Ist Verteidigerverhalten noch erlaubt oder erfüllt es den Tatbestand des § 258?
Hier muss man das Spannungsverhältnis der Rollen des Strafverteidigers darstellen: Einerseits ist er “Organ der Strafrechtspflege”, andererseits jedoch auch “Interessenvertreter eines potentiellen Straftäters”
Nach Rspr zB überschritten bei:
- Beseitigen oder Verfälschen von Beweismitteln
- Manipulieren von Zeugen
- Zurückhaltung von Akten zur Verfahrensverschleppung
- Einwirken auf Mandanten zur Erklärung von bewusst falschen Angaben
- Weitergabe von Akten zur Gefährdung des Untersuchungszwecks
nicht überschritten zB bei:
- Abraten von Selbstanzeige oder von Aussage
- Anraten zur Geltendmachung von Rechten
- selbstständige Befragung von Zeugen außerhalb der Hauptverhandlung
- Vortragen zweifelhafter Behauptungen des Mandanten, ohne eigene Kenntnis vom Gegenteil
–> Wertungsfrage!
Strafvereitelung im Amt, § 258a
- unechtes Amtsdelikt (allgemein strafbar, aber bei Amtsträgern höheres Strafmaß) und Quali zu 258
- für Teilnehmer gilt § 28 II !

Material erkunden:
- 1) Als was wird der Strafverteidiger im Text zur Strafvereitelung einerseits bezeichnet, wenn er andererseits „Interessenvertreter eines potentiellen Straftäters“ ist?
- 2) Schreiben Sie den Text über Strafverteidigung und Strafvereitelung im Anschluss an seine letzte Zeile weiter.

Bereitgestelltes Material:
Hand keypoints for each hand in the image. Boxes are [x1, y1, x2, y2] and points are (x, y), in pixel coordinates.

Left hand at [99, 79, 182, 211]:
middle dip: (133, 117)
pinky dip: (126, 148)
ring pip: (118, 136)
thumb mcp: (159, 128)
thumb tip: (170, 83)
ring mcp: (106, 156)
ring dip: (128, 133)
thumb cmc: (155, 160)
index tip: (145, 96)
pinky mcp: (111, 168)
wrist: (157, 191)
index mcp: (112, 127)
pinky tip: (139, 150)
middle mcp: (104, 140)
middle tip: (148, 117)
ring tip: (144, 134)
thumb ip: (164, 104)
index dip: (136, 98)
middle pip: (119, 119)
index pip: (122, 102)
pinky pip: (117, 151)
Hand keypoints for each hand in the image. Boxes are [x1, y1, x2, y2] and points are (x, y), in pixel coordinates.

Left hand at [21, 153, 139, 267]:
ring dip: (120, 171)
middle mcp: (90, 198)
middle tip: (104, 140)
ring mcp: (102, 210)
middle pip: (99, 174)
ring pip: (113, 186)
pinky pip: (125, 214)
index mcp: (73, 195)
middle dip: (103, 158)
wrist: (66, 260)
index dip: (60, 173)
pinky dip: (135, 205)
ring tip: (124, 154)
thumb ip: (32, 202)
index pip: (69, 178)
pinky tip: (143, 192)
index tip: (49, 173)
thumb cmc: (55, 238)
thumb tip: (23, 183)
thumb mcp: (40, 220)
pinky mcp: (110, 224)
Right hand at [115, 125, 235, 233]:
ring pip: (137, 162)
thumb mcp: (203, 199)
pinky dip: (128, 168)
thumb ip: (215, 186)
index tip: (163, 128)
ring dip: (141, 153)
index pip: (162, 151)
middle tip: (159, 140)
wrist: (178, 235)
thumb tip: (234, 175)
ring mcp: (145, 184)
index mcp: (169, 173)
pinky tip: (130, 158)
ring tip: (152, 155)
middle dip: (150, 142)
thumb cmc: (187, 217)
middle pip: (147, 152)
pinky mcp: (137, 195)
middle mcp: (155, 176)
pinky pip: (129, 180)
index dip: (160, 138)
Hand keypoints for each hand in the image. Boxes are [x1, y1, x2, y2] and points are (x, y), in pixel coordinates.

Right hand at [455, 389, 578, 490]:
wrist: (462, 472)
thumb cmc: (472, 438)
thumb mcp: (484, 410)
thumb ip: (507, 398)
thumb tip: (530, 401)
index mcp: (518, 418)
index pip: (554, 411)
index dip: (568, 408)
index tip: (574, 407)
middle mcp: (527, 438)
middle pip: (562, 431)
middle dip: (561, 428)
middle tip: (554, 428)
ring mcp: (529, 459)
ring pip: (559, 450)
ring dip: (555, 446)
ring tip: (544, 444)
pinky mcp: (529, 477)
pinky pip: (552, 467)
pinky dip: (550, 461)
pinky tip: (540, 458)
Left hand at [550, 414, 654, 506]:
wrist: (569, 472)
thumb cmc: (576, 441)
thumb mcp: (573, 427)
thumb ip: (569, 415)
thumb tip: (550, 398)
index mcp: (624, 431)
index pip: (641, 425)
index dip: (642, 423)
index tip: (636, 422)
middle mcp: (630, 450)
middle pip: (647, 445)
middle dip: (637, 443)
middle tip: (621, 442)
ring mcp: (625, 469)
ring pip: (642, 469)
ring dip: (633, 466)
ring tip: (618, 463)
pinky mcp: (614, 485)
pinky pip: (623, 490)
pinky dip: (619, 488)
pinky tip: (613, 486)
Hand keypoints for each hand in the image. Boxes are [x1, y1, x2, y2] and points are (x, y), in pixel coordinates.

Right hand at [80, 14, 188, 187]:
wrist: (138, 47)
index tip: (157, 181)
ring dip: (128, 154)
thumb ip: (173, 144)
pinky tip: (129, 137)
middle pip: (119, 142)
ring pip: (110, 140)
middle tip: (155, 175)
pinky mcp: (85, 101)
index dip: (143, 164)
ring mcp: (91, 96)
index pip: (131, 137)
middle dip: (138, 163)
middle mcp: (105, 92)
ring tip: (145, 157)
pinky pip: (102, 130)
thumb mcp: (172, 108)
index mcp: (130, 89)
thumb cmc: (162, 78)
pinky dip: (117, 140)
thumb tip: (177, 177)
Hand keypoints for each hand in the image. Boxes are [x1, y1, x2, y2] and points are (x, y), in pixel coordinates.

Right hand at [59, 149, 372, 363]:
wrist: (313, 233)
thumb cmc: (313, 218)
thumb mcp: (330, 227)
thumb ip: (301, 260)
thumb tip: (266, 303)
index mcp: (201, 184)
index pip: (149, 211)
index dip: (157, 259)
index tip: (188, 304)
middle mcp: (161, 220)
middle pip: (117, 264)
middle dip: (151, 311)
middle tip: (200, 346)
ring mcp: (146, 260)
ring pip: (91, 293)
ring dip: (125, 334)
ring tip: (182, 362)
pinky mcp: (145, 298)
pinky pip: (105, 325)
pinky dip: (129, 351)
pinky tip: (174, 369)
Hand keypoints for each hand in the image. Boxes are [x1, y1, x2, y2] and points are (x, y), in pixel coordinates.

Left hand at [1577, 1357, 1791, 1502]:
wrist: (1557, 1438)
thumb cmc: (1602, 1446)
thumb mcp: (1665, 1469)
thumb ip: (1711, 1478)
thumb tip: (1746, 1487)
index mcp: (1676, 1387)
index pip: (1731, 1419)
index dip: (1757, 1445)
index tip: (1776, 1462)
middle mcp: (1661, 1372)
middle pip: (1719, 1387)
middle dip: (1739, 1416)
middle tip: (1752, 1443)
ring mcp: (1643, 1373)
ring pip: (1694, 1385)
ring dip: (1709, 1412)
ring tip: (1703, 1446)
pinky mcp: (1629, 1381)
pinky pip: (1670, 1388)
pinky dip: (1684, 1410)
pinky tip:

Ausgaben der Reihe nach:
- 1) Als „Organ der Strafrechtspflege“.

- 2)
typische Fälle:
- Polizeibeamter will den Anzeigenden zur Rücknahme der Anzeige bewegen, weil er bewusst wahrheitswidrig Aussichtslosigkeit betont
- Nichtannahme (§ 13) von Strafanzeigen durch Polizeibeamten
- Verschweigen (§ 13) von privat bekannt gewordenen Straftaten von einigem Gewicht (hier aber Abwägung zwischen APR und öffentlichem Interesse, jedenfalls bei Katalogtaten des § 138 wohl anzunehmen)
- subjektiver TB gleiche Anforderungen; Amtsträger muss zusätzlich bewusst sein, jemanden trotz entgegenstehender amtlicher Verpflichtung vor Strafe zu bewahren
- auch hier gilt 258 V, nicht jedoch Angehörigenprivileg aus 258 VI
Wer ist eine zur Eidesabhahme zuständige Stelle iSd § 154?
NUR das Gericht, nicht die Staatsanwaltschaft oder die Polizei, (§ 161a I 3 StPO für StA; § 163 III 3 StPO für Polizei)
hier muss auch die Eidabnahme überhaupt gesetzlich zugelassen sein, und die den Eid abnehmende Person hierzu gesetzlich ermächtigt sein (NICHT Rechtspfleger nachh § 4 II Nr. 1 RPflG, und nicht Referendare § 10 S. 2 GVG)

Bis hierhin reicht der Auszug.